The distilleries’ first commercial release whisky will arrive at the end of the year. At the minute the M&H portfolio includes two ardently Israeli gins (packed with botanicals from the spellbinding Levinsky market and famed Jaffa oranges) as well as a new make single malt and the aforementioned triple cask young single malt. It also produces the roots herbal liqueur, a sweeter expression bursting with almonds and accessible to a wider audience.

M&H uses English barley, French yeast, fermentation times ranging from 60-72 hours and barrels from revered distilleries such as Ardbeg to achieve this spectacular coming together of the old and the new.

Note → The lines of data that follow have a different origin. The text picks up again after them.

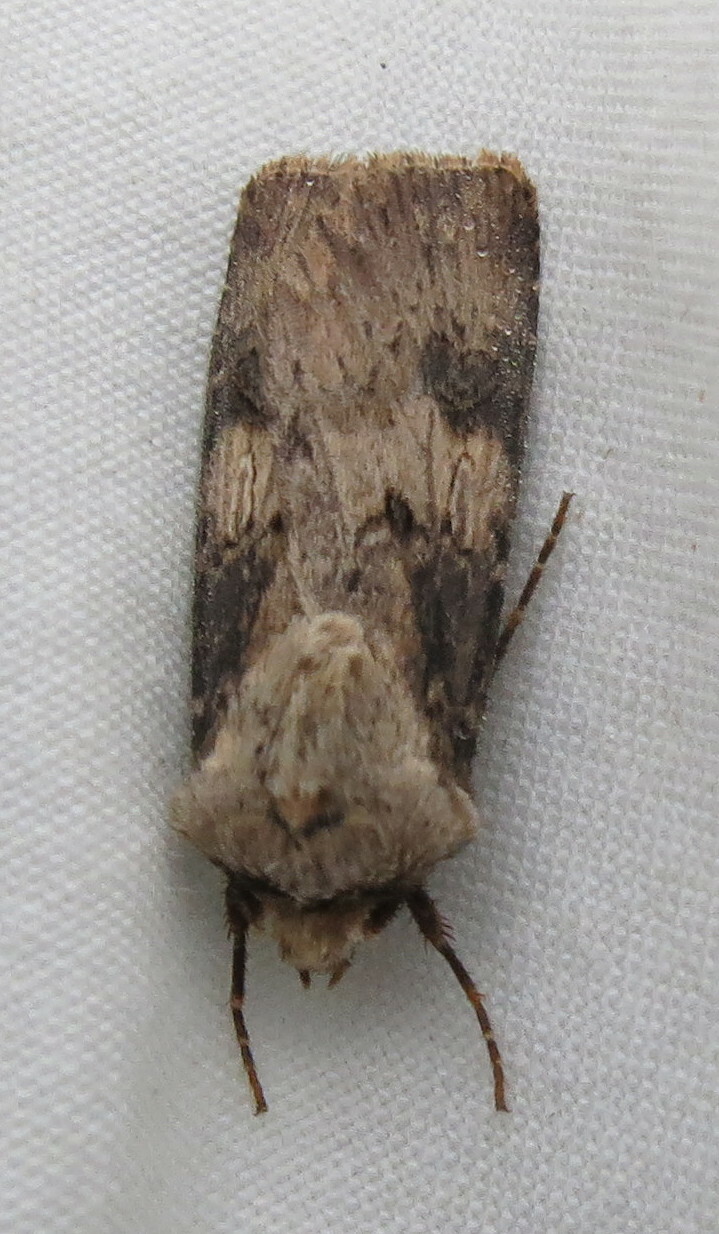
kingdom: Animalia
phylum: Arthropoda
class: Insecta
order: Lepidoptera
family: Noctuidae
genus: Agrotis
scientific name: Agrotis puta
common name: Shuttle-shaped dart
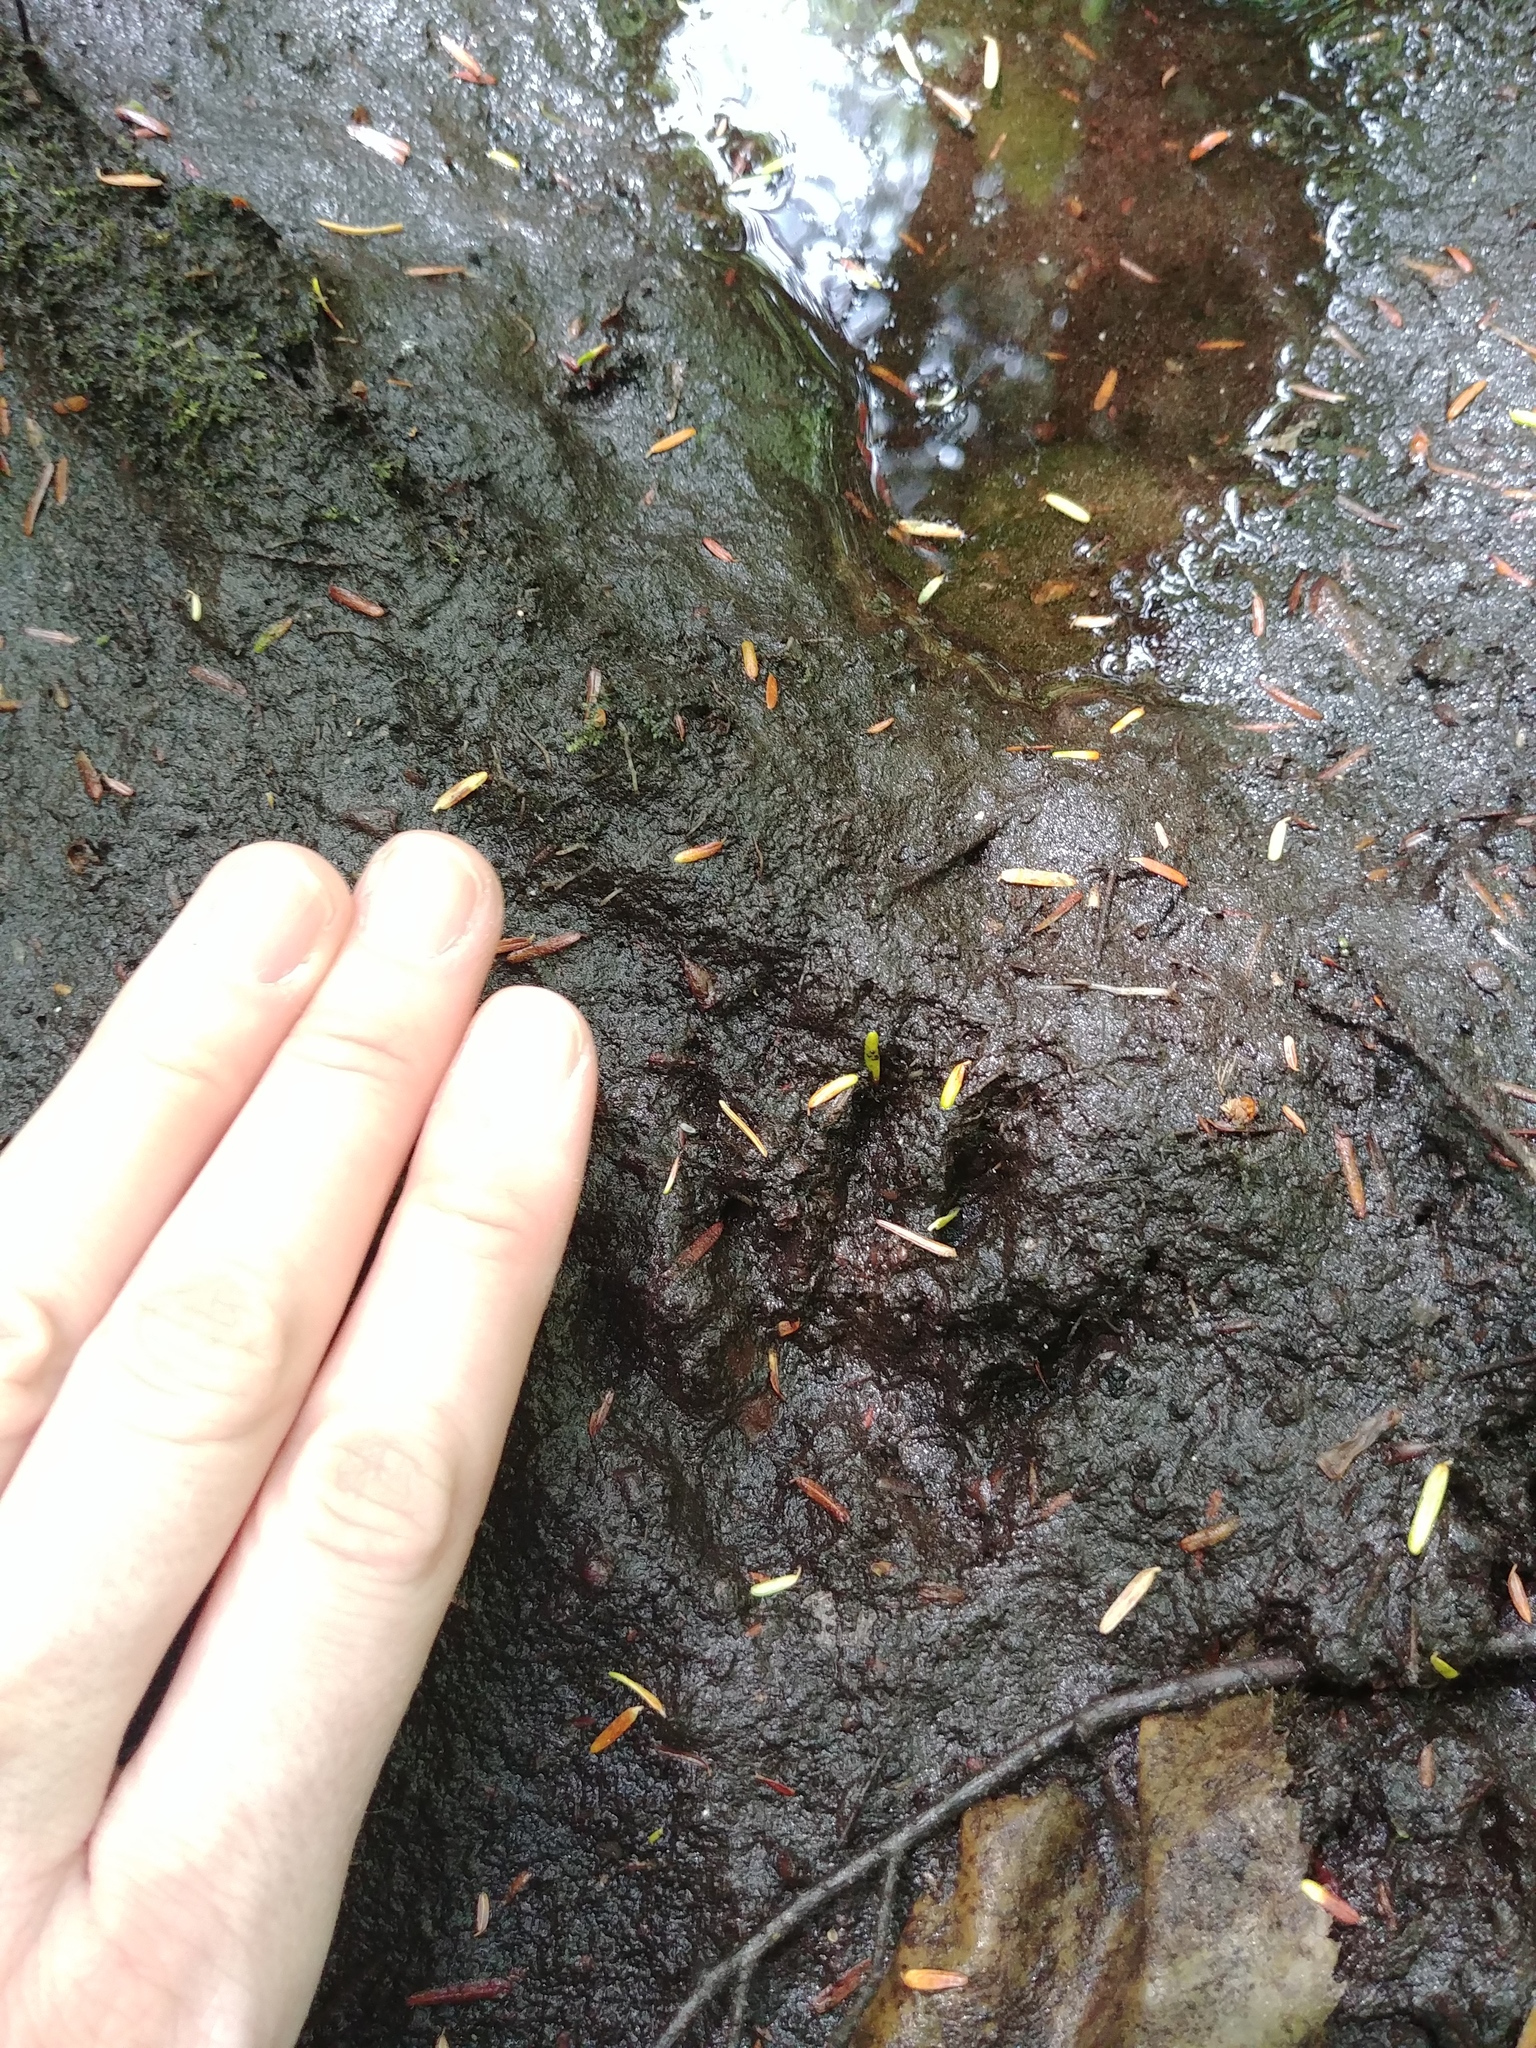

With its young single malt finishing second behind Glenlivet in a blind tasting at Whisky Live Tel-Aviv, the distillery has already earned prodigy status, especially after beating off such esteemed company with a six month old malt.

Recent experiments in whisky haven’t done much bar emphasise existing characteristics or finish in a supposedly unusual cask, absurdly peated whiskies and beer barrel finishes are still highly drinkable forays away from established core ranges but it is simply a case of plus ça change and not daring to distill outside the box.

By looking toward their city, one that entrances you with its dichotomy of progressivism and tradition, (this religious hotbed recently had a 250,000 strong Gay Pride march) M&H has taken an age old spirit and is revolutionising the way we approach its production.

Being Israel’s first ever whisky distillery, M&H is full of the vitality of youth, it has a refreshing eagerness to be bold and brave, to fail and learn, to push boundaries and to constantly improve, the distillery has chutzpah.